Can confirm, the Sharp phone I owned in Japan had an absolutely fabulous screen, 1080p in 4.5" (I long for compact flagships), vivid colour with customisable profiles, including an electronically switchable privacy filter (using the toggle buttons in the notification shade) with 3 designs! The OS had been optimised to run smooth as butter, even with crapware. Too bad it also had to have all the docomo apps.
There's a physical layer of the screen between the touch glass and the LCD that can be turned on, reducing the viewing angle. Anyone looking from the side will instead see a floral pattern, butterfly pattern, or something else I forget (stars?), depending on your setting. (You can't pick beyond these three because each pattern is physically its own layer it looks like)
This is classic Japanese market electronics.
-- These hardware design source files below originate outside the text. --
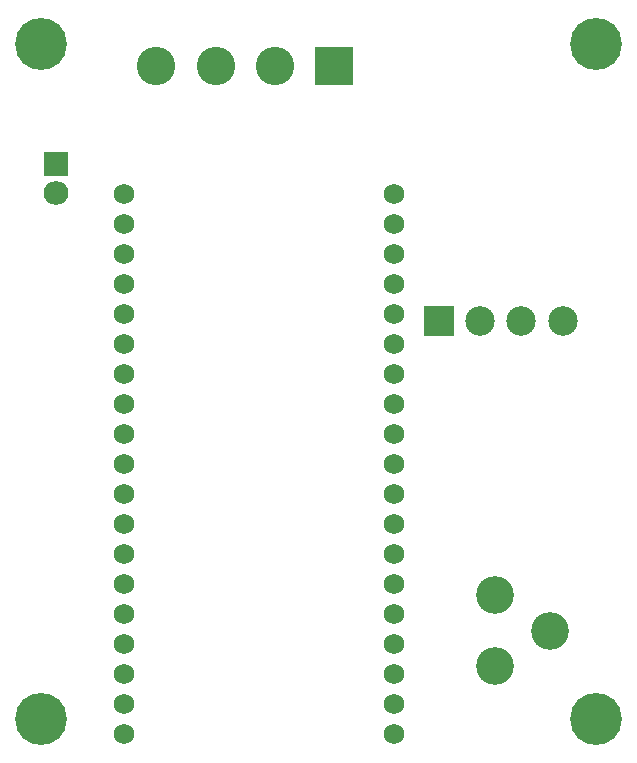
<source format=gbr>
G04 DipTrace 3.1.0.1*
G04 BottomMask.gbr*
%MOIN*%
G04 #@! TF.FileFunction,Soldermask,Bot*
G04 #@! TF.Part,Single*
%ADD52C,0.068*%
%ADD54C,0.098551*%
%ADD56R,0.098551X0.098551*%
%ADD58C,0.128*%
%ADD60R,0.128X0.128*%
%ADD62C,0.173*%
%ADD64O,0.082803X0.078866*%
%ADD66R,0.082803X0.078866*%
%ADD68C,0.12611*%
%FSLAX26Y26*%
G04*
G70*
G90*
G75*
G01*
G04 BotMask*
%LPD*%
D68*
X2031500Y931500D3*
Y695280D3*
X2216539Y813390D3*
D66*
X569000Y2369000D3*
D64*
Y2270575D3*
D62*
X519000Y519000D3*
Y2769000D3*
X2369000D3*
Y519000D3*
D60*
X1494000Y2694000D3*
D58*
X1297150D3*
X1100299D3*
X903449D3*
D56*
X1844000Y1844000D3*
D54*
X1981795D3*
X2119591D3*
X2257386D3*
D52*
X794000Y469000D3*
Y569000D3*
Y669000D3*
Y769000D3*
Y869000D3*
Y969000D3*
Y1069000D3*
Y1169000D3*
Y1269000D3*
Y1369000D3*
Y1469000D3*
Y1569000D3*
Y1669000D3*
Y1769000D3*
Y1869000D3*
Y1969000D3*
Y2069000D3*
Y2169000D3*
Y2269000D3*
X1694000Y469000D3*
Y569000D3*
Y669000D3*
Y769000D3*
Y869000D3*
Y969000D3*
Y1069000D3*
Y1169000D3*
Y1269000D3*
Y1369000D3*
Y1469000D3*
Y1569000D3*
Y1669000D3*
Y1769000D3*
Y1869000D3*
Y1969000D3*
Y2069000D3*
Y2169000D3*
Y2269000D3*
M02*

</source>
Rather than increase bottom line, add loads of niceties to compete.
My phone was a smartphone, a mobile wallet (osaifu-keitai, tap-to-pay), my train pass (osaifu-keitai is different hardware to android pay, as it works on turnstiles, even when the phone is dead/off, and has been a thing since 2004), a television (over the air!), an answering machine (no messages stored by carrier; the phone picks up if you don't answer and records it to the SD card), had those privacy filter things, and a really responsive camera.
Sadly, it has a non-replaceable battery and refuses to update android unless it can connect to a docomo tower (I think docomo hosts it's phone's system updates on internal network only, not internet). I had to retire the phone long before the hardware gave out.
I'm pretty much stuck with the phone's stock android because A) It's sharp, so the android hacking community hasn't heard of it. and B) I don't think any ROM would have drivers for any of the galapagos features. (especially I need osaifu-keitai, which as well as being a wallet and my train pass, has all of my arcade top scores associated with it (whenever I go, I just tap the phone and the arcade machine looks me up - unlocks all the bonuses I've achieved and my prefs))
> There's a physical layer of the screen between the touch glass and the LCD that can be turned on, reducing the viewing angle.
Oh, wow.
> Anyone looking from the side will instead see a floral pattern, butterfly pattern, or something else I forget (stars?), depending on your setting.
Wow.
> (You can't pick beyond these three because each pattern is physically its own layer it looks like)
I see.
> This is classic Japanese market electronics. Rather than increase bottom line, add loads of niceties to compete.
TIL the Japanese are still ahead of us with stuff that's really nice, and the rest of the world succumbed to being flooded out with high-fructose corn syrup laden toy electronics that hack our attention spans.
> My phone was a smartphone, a mobile wallet (osaifu-keitai, tap-to-pay), my train pass (osaifu-keitai is different hardware to android pay, as it works on turnstiles, even when the phone is dead/off, and has been a thing since 2004), a television (over the air!), an answering machine (no messages stored by carrier; the phone picks up if you don't answer and records it to the SD card), had those privacy filter things, and a really responsive camera.
Wow.
I can't find it now but I remember seeing a Japanese phone that had OTA TV, a GPS, and even a fingerprint reader on the back. I checked the date, and the thing was made in 2008. Shakes head
> Sadly, it has a non-replaceable battery and refuses to update android unless it can connect to a docomo tower (I think docomo hosts it's phone's system updates on internal network only, not internet). I had to retire the phone long before the hardware gave out.
Hah.
> I'm pretty much stuck with the phone's stock android because A) It's sharp, so the android hacking community hasn't heard of it. and B) I don't think any ROM would have drivers for any of the galapagos features.
Mmmm...
> (especially I need osaifu-keitai, which as well as being a wallet and my train pass, has all of my arcade top scores associated with it (whenever I go, I just tap the phone and the arcade machine looks me up - unlocks all the bonuses I've achieved and my prefs))
_wow_ that is absolutely awesome.
What's really sad is that if this sort of integration ever came to the US I know it'd be used in the most invasive ways possible :(
I wonder if there are any videos documenting any of this out there. I wouldn't mind seeing this stuff in action, especially the game console bit. That's awesome.